Plus question de se cacher derrière le son des autres : Jacno ose une rare sortie en terrain découvert et miné. Pour une fois, tout est dit dans le titre : La Part des anges, cette petite quantité de liquide prélevée à la sortie des tuyaux de cuivre par les distillateurs pour leur consommation personnelle. […]
Plus question de se cacher derrière le son des autres : Jacno ose une rare sortie en terrain découvert et miné.

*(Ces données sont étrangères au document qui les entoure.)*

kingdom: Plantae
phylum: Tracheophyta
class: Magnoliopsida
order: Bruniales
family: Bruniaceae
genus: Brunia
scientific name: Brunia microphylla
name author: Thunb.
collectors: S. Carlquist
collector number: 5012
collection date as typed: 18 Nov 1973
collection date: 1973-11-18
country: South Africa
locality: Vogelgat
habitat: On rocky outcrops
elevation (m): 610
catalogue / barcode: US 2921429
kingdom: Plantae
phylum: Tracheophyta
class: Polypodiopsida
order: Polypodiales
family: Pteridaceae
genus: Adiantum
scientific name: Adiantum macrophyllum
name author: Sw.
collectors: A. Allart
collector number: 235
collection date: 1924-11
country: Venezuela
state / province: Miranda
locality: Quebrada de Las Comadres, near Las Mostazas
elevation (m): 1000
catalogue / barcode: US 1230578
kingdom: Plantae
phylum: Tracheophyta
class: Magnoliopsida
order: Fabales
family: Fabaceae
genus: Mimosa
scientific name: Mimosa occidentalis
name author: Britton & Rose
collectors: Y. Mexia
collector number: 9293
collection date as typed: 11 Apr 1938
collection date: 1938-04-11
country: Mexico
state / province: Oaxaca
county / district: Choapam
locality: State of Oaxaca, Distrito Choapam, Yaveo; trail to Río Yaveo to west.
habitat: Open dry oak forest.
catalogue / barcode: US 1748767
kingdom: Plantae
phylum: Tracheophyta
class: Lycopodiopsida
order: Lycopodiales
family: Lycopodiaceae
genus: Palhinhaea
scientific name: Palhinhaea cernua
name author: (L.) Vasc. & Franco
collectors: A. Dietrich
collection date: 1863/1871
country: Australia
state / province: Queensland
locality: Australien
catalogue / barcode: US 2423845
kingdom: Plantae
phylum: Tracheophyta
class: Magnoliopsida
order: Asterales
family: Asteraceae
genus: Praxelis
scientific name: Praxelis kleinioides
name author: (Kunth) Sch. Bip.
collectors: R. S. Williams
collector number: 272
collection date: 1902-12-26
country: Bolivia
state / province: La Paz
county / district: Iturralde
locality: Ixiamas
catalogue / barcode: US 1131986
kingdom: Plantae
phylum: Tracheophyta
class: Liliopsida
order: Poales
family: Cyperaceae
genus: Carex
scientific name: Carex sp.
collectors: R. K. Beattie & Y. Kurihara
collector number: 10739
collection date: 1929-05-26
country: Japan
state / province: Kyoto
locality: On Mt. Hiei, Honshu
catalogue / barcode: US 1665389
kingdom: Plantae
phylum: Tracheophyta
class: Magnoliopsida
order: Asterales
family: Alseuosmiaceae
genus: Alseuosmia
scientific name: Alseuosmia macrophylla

Pour une fois, tout est dit dans le titre : La Part des anges, cette petite quantité de liquide prélevée à la sortie des tuyaux de cuivre par les distillateurs pour leur consommation personnelle. Toujours du hors d’âge d’ailleurs, comme dans l’armagnac. Pourquoi l’armagnac ? Eh bien parce que ça nous arrange ; parce que c’est au-dessous de la Loire et que Jacno reprend Le Sud de Nino Ferrer, cet exilé qui a trébuché sur un mauvais calibre dans une campagne lotoise. Reprendre Le Sud, cette bonne chanson promue hymne multigénérationnel, personne n’avait encore osé, mais comme Jacno est un type qui surveille sa modestie, il l’a planqué là en titre caché, son Sud à lui chanté limite faux en version piano solo, à brûle-pourpoint, sans filet. Ça cogne, ça crache, sans falbalas, sans arrangements ni special thanks. Cette reprise, Jacno aurait pu s’en faire un titre phare, une de ces bonnes poires à marketing juteuses qui vous relancent un bonhomme et le rajeunit de vingt ans. Non. Jacno ne veut pas entendre parler de tout ça. Douché par la logique du business musical (successivement avec les Stinky Toys et solo au début des années 80), il ne veut plus être qu’un chanteur de passage, un intermittent de la production personnelle, un de ces musiciens de l’ombre, trop discret ou distrait pour se concentrer sur sa carrière.
Pluridisciplinaire par papillonnage, Jacno a toujours préféré les disques des autres (Etienne Daho, Daniel Darc, Françoise Hardy, Lio, Elli Medeiros l’égérie de toujours ou une BO de Rohmer). Ceux où il pouvait intervenir sans trop se livrer, se confronter aux évolutions technologiques sans risques, tanké dans un rôle de producteur ou d’arrangeur « providentiel » par nonchalance. Ses albums sont sa part des anges, des petites quantités de tout, amoureusement embouteillées en une poignée de chansons, pour son propre plaisir, de manière volontairement aléatoire. En entrant dans ce troisième album personnel (en vingt ans !), on ne risque pas le dépaysement. L’univers de Jacno est intact. Avec ses airs de soldat sans joie, il révise ses sujets favoris : gueules cassées, verres vides, cigarettes grillées, cendriers pleins, gorges grises, schizophrénie, doutes, valses-hésitations entre le in et le out et petites guéguerres intimes dans une poésie décalée, un brin laconique où le jeu de mots se pratique sans abus. Musicalement, Jacno le minimaliste a un peu cédé du terrain à l’arrangement bourgeois ; histoire de ne pas partir au front seul, il s’est entouré de quelques voix féminines et d’une pincée de cordes. Rien de bien révolutionnaire : juste un aménagement de l’espace sonore copieusement dominé par ces vieilles bourriques de synthés analogiques qui scotchent ce son typique des années 80 à la française et les bonnes vieilles assises guitare-piano-clavier new-wave, ces grands principes que Jacno a toujours traînés comme son ombre et pour lesquels il a payé le prix fort à l’époque de la dictature moderniste. Trop kitsch, trop naze, trop has-been, il y a dix ans, ce son lui vaudra peut-être aujourd’hui en plein revival une belle reconnaissance, le temps d’un single discoïde d’un autre âge.